A princípio, fiquei preocupada, pois eu não sabia como lidar com uma criança de cadeira de rodas. Nunca a levei ao banheiro, simplesmente porque não agüentava o seu peso. Não é nada fácil, tanto para os alunos normais, como para a própria criança paraplégica e principalmente para uma professora que não foi preparada para tal situação. Ensinei as crianças a empurrarem a cadeira de rodas, como se fosse uma coisa normal, dizendo que a cadeira não era um brinquedo. Na hora da Educação Física, ela participava jogando bola, peteca e o que mais gostava, era segurar a corda para que os alunos pulassem.

Para mim, foi uma experiência sui generis, porque não dizer, penosa. Como professora, me pergunto como deveria agir diante de uma situação como essa? Qual a mensagem que Deus quis me passar? Mesmo que eu tivesse um bom preparo, qual seria a melhor forma de ajudar uma criança que vê em seu sonho, uma dura realidade?

Para ela escrever encontrava muita dificuldade em levantar o braço. Quando ela queria ir ao quadro-negro escrever, tínhamos que ajudá-la.

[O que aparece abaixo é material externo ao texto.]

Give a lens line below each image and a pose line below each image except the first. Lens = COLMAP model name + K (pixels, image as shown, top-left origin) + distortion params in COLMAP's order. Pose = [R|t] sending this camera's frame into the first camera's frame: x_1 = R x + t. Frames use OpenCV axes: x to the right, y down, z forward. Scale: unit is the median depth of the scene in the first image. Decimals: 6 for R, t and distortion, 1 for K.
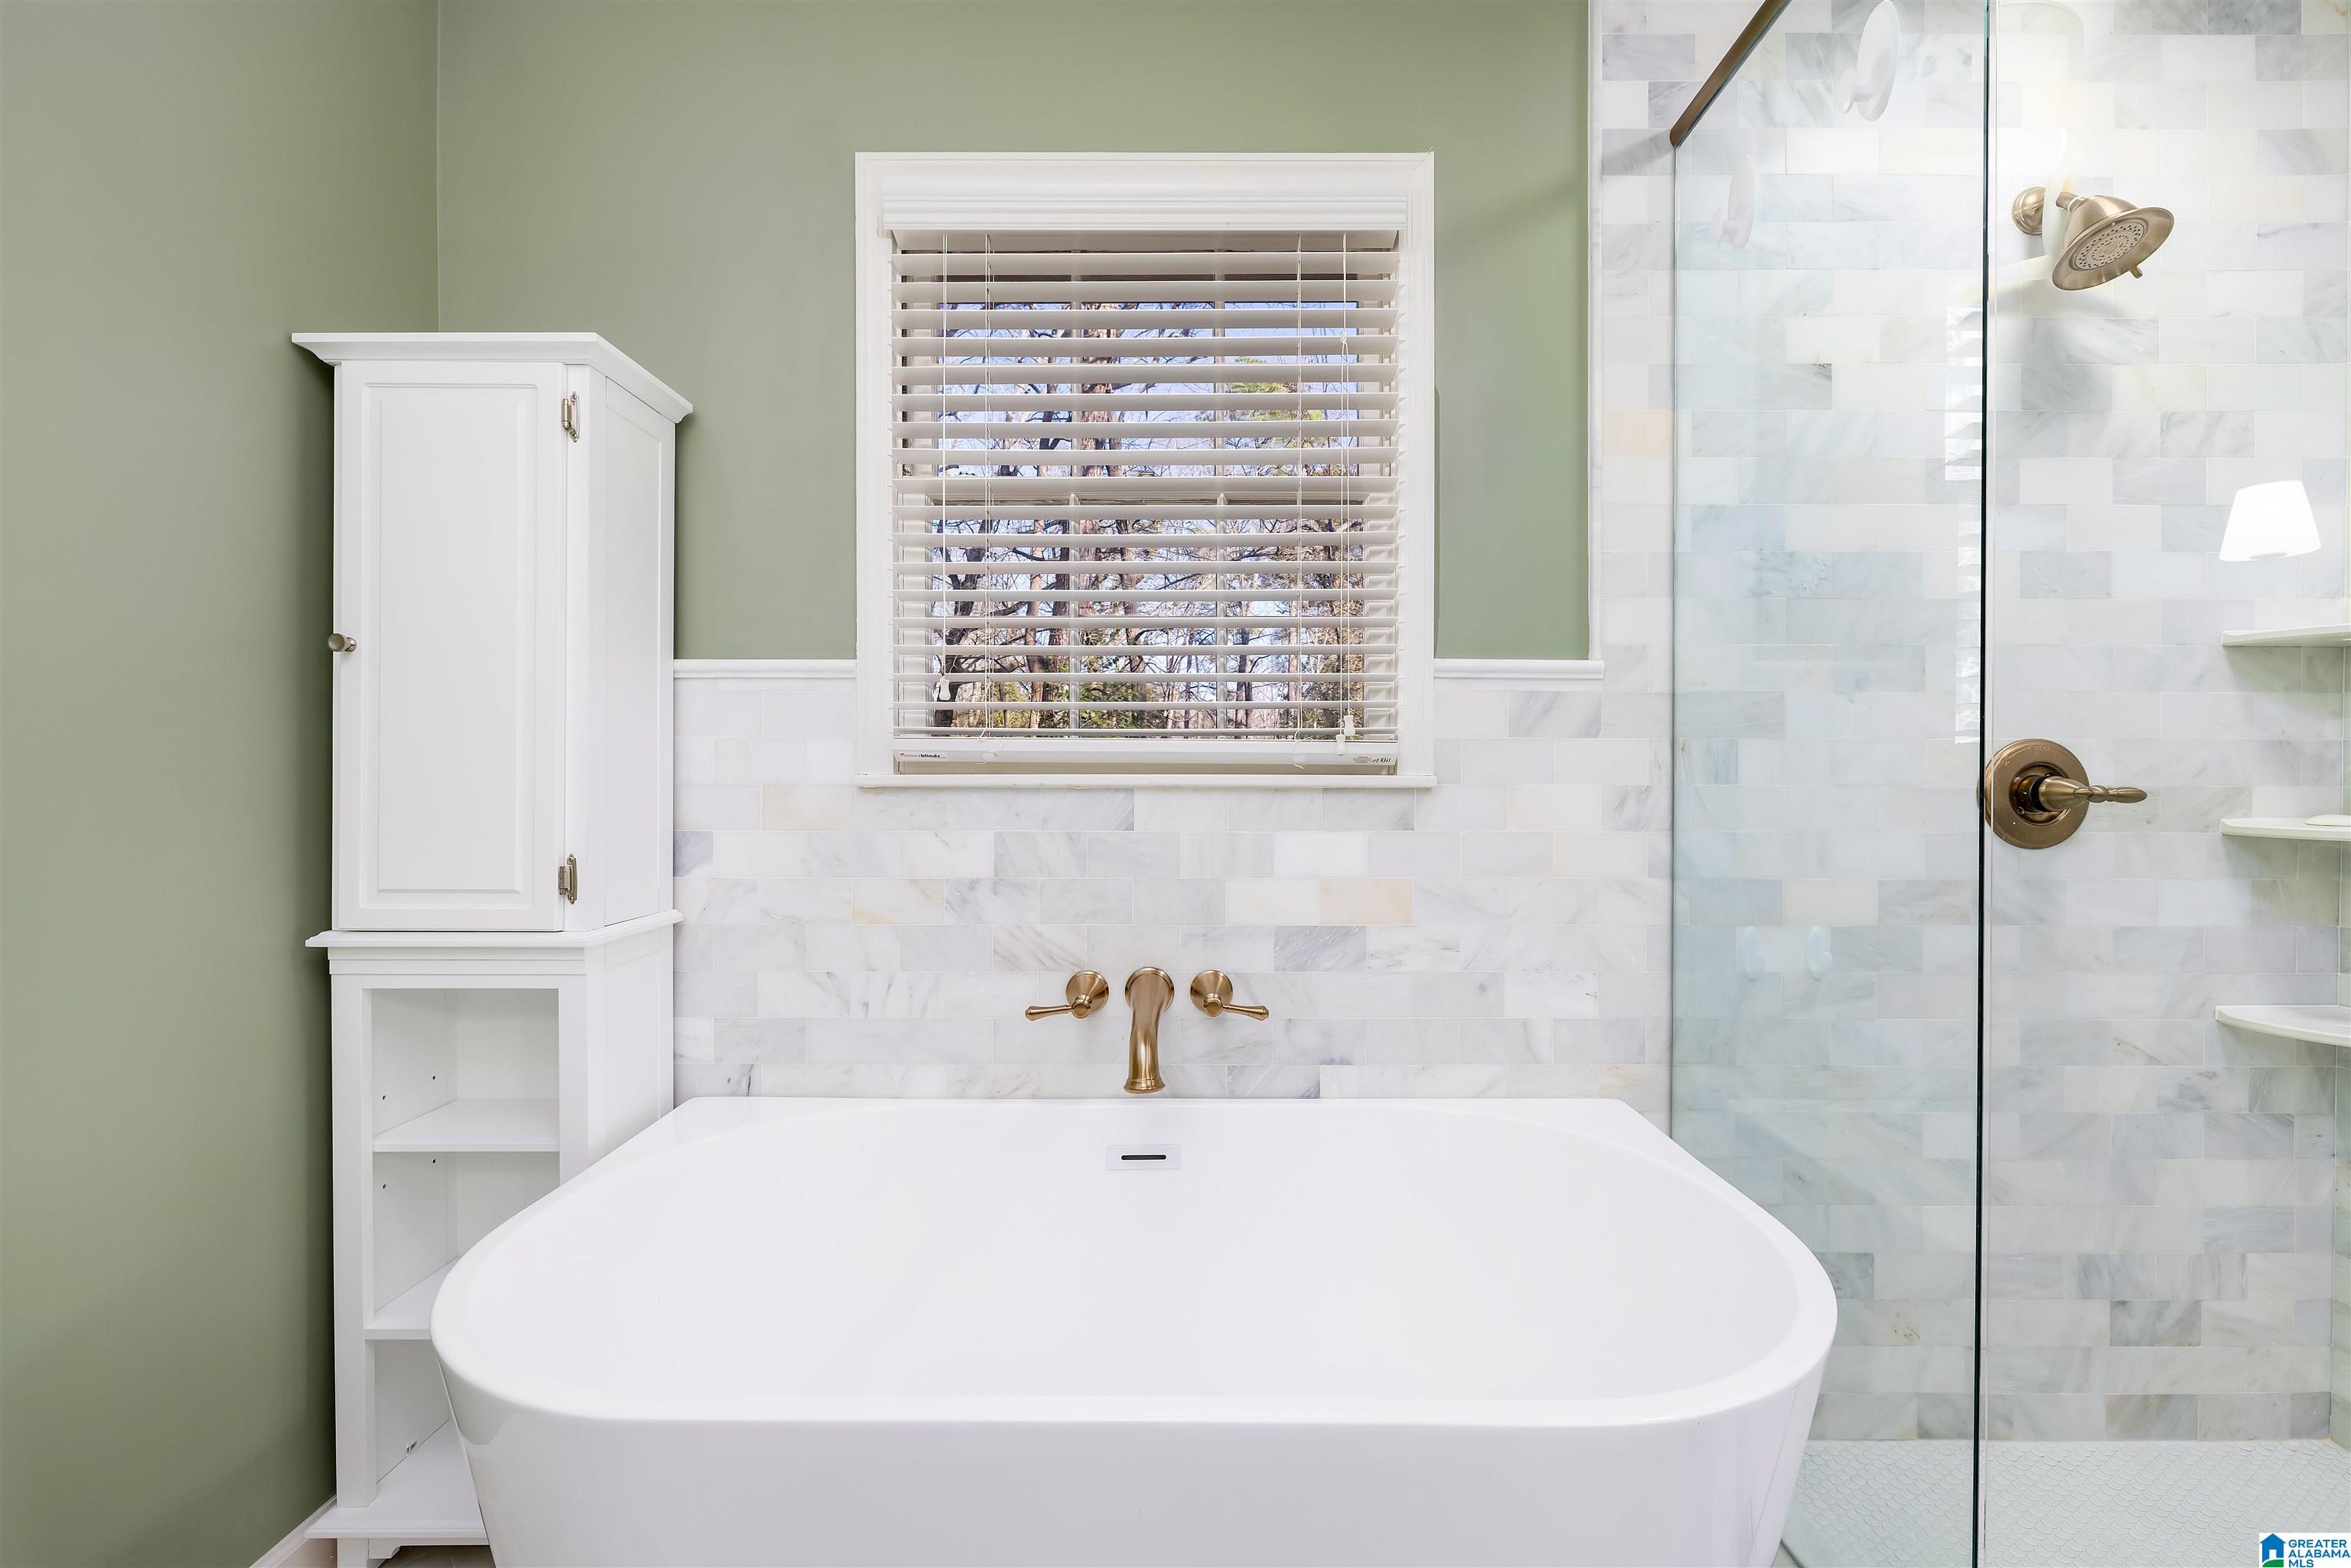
lens RADIAL K [[1006.5, 0, 1175.5], [0, 1006.5, 784.0], [0, 0, 1]] dist [-0.000275, -0.000401]
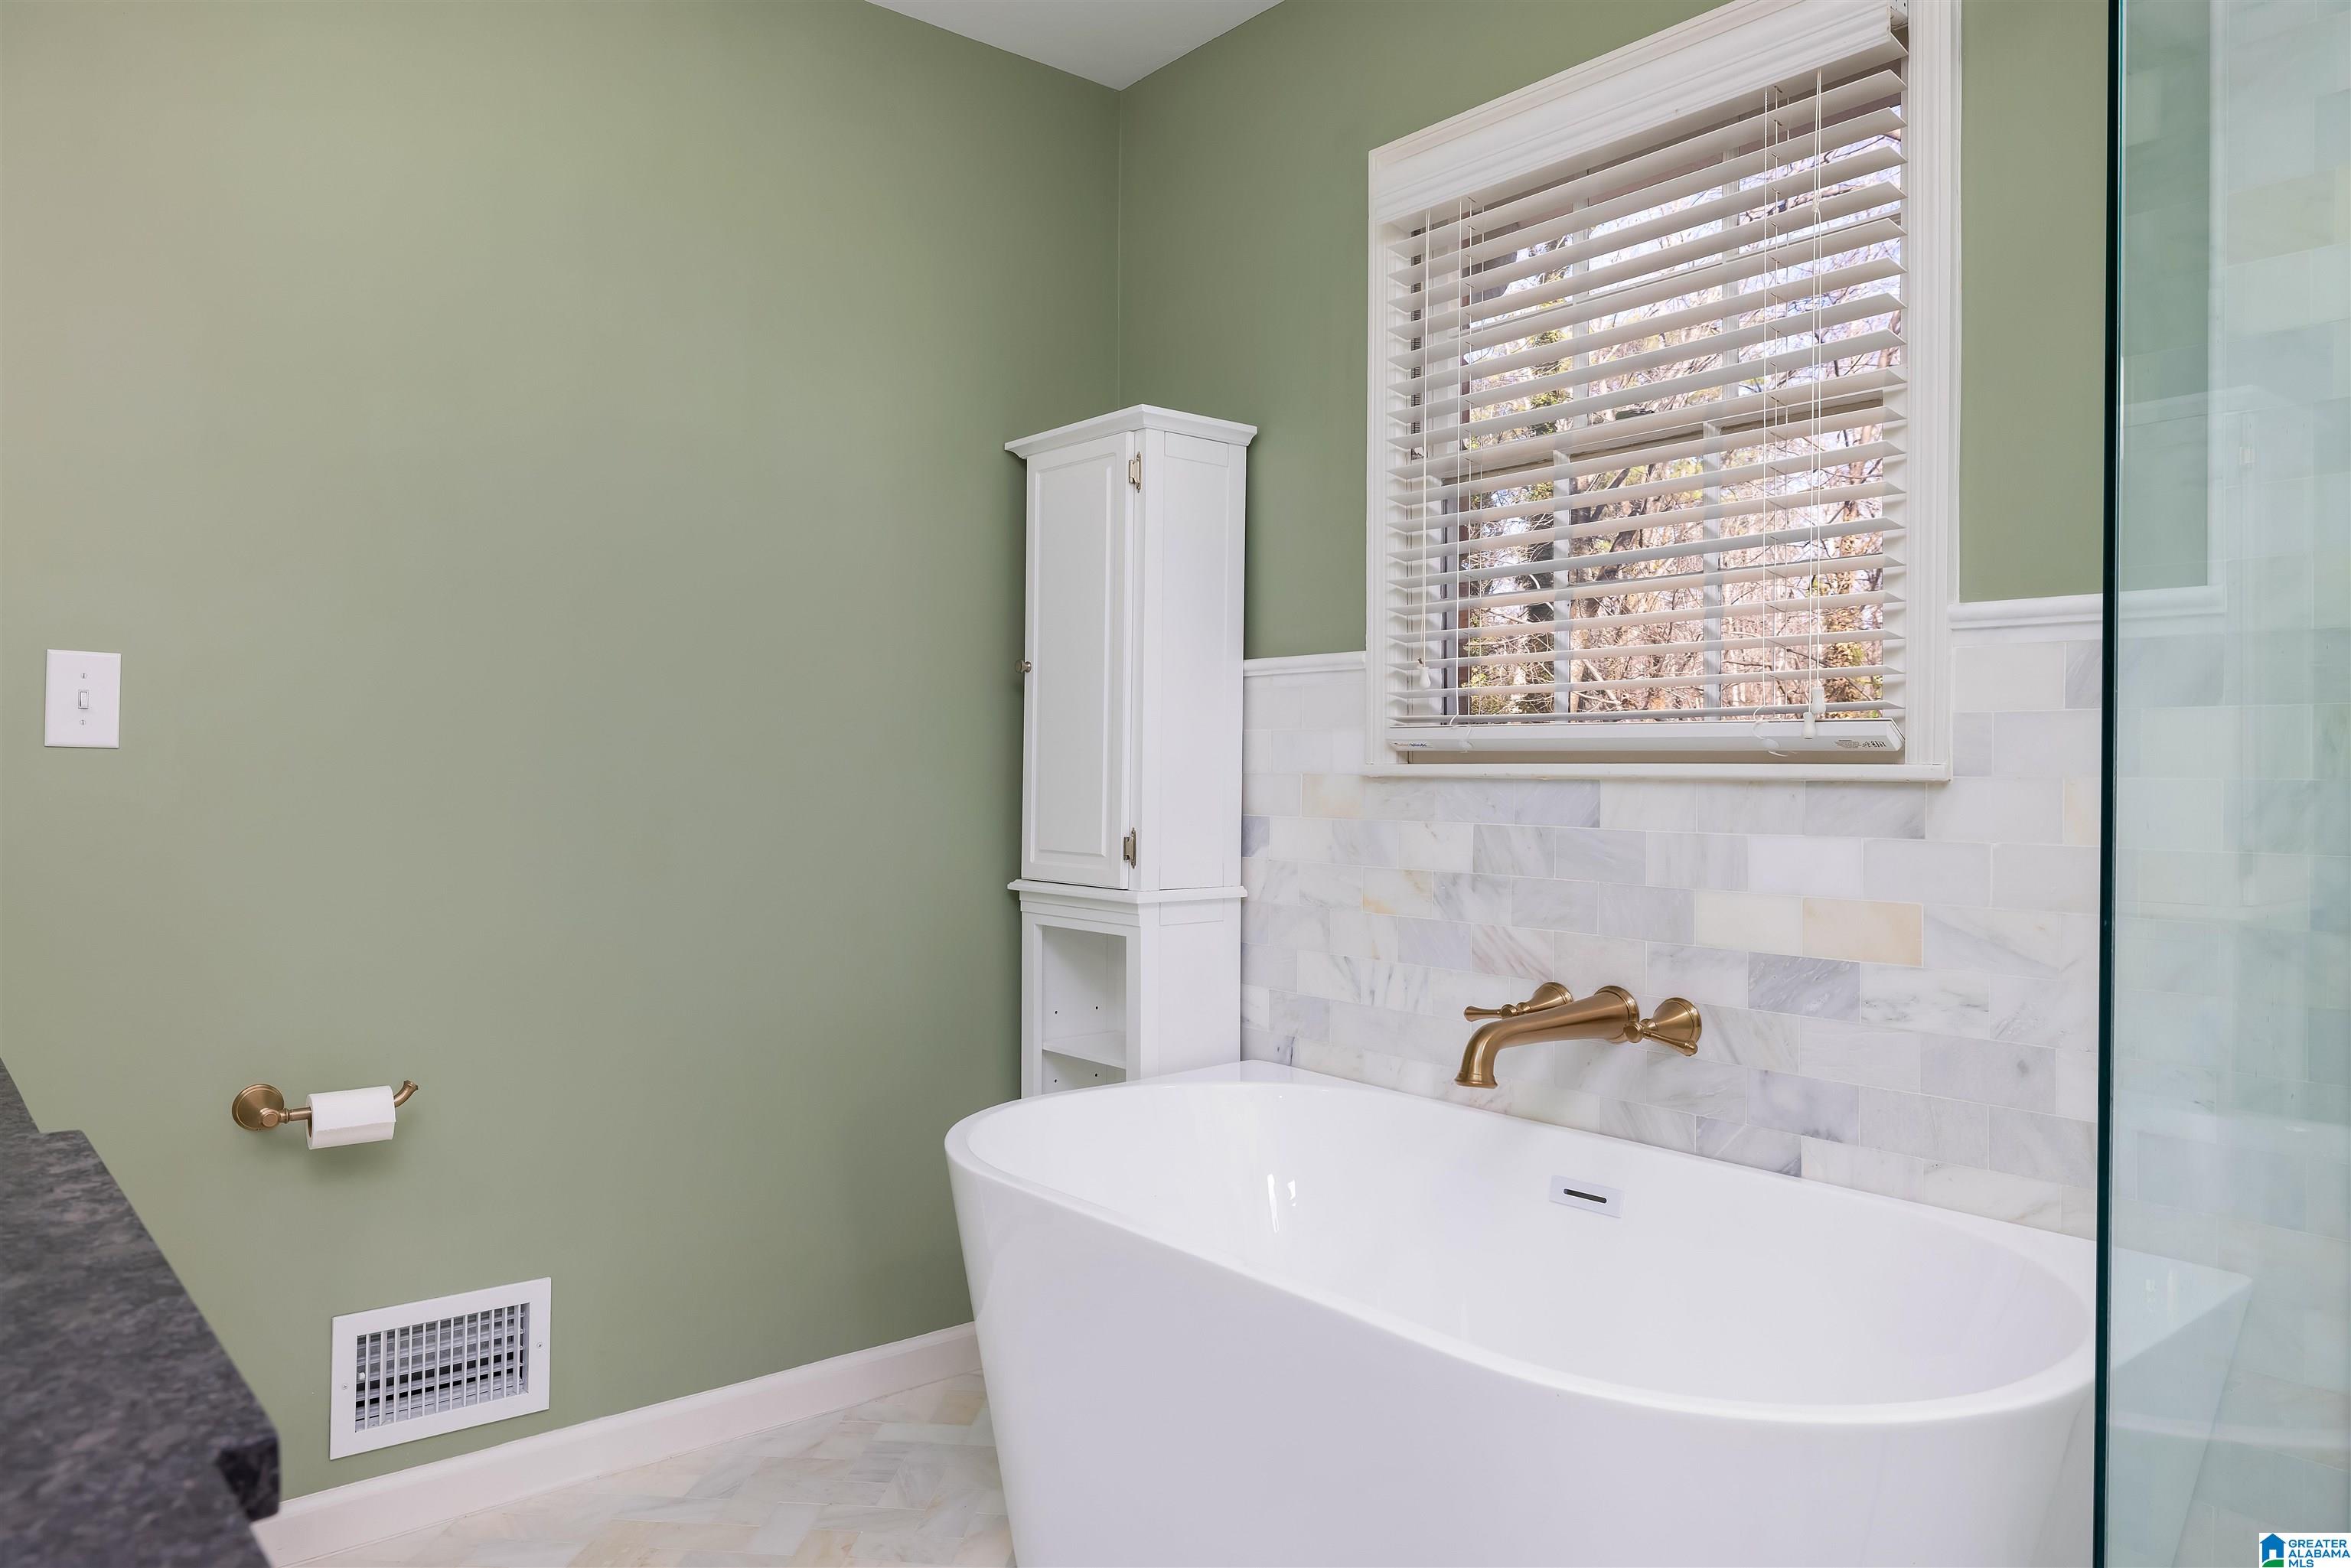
lens RADIAL K [[1568.3, 0, 1175.5], [0, 1568.3, 784.0], [0, 0, 1]] dist [0.003697, 0.001327]
pose [[0.637287, 0.008477, -0.770580, 0.775306], [-0.014295, 0.999897, -0.000822, 0.014647], [0.770494, 0.011539, 0.637343, -0.155289]]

Numa das aulas, sentamos em círculo e conversávamos. Era como se fosse uma mesa redonda. Eu comecei a fazer umas perguntas para as crianças, como: o que gosta mais de fazer, de comer, de conversar, o que será quando crescer, etc., e, cada um respondia ora com convicção, ora com timidez demonstrada em risadinhas e esconder o rosto.

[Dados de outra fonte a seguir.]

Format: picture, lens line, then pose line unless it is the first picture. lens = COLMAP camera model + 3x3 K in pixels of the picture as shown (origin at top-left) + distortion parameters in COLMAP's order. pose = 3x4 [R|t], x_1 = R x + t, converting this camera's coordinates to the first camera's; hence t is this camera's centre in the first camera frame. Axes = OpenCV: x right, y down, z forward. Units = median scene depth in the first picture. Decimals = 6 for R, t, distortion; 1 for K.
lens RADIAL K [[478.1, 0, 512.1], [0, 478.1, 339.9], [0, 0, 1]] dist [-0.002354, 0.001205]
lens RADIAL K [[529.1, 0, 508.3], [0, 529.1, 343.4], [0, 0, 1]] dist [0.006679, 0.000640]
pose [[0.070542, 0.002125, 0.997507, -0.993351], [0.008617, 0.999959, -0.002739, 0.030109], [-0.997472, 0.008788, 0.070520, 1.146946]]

Perguntei a Maísa, qual a brincadeira que ela gostava mais e ela respondeu que era pular corda e uma das alunas contestou: “- Pula muito!” Tive que explicar que através da imaginação e de sonhos, ela pula e brinca como qualquer criança.

Em outra situação, ralhando com os alunos, pedindo um pouco de silêncio, disse “– quem estiver de pé, não sairá para o recreio”, a Maísa falou “– eu vou sair, pois não estou de pé”. Um aluno retrucou “– você levanta muito, mesmo”. São momentos que mexem muito com o psicológico do professor e da própria criança.

Certa vez, um aluno da quarta série, pediu para empurrar a cadeira de rodas, pedi muito cuidado, mas ele displicentemente derrubou a Maísa. Ao cair na grama, a menina ficou imóvel e ao correr até ela, minhas pernas pesaram muito e não conseguia acelerar o passo, para colocá-la na cadeira de rodas, foi preciso várias crianças, pois justo naquele dia, a outra professora e a merendeira foram passear com os alunos das outras séries. Depois de sentá-la na cadeira de rodas, comecei a limpar a grama em seu rosto e num estado de comoção, perguntei o porquê dela ter ficado quietinha, como se tivesse desmaiado, ela respondeu que estava com medo de perereca. Na escola tem muito sapo, “nipanga” (um sapo minúsculo) e perereca.

Creio que por volta de duas semanas, fiquei impressionada com o ocorrido, lamentando não ter estrutura para cuidar de uma criança com esse problema tão sério. O professor tem que ser dinâmico e versátil, porque se depara com situações embaraçosas e sofridas.

Nós, professoras, num instinto materno, tratamos essas crianças de uma forma diferenciada e até mesmo com um sentimento de pena, mesmo assim, temos que mostrar às outras crianças que não devemos vê-la como um ser diferente.

Quando o final do ano chegou, a mãe percebendo que não estava adiantando as sessões em Antonina resolveu parar e voltaram para Curitiba.

Maísa foi embora, deixando em mim uma grande lição de vida, de amor à vida, de luta, de esperança e de fé.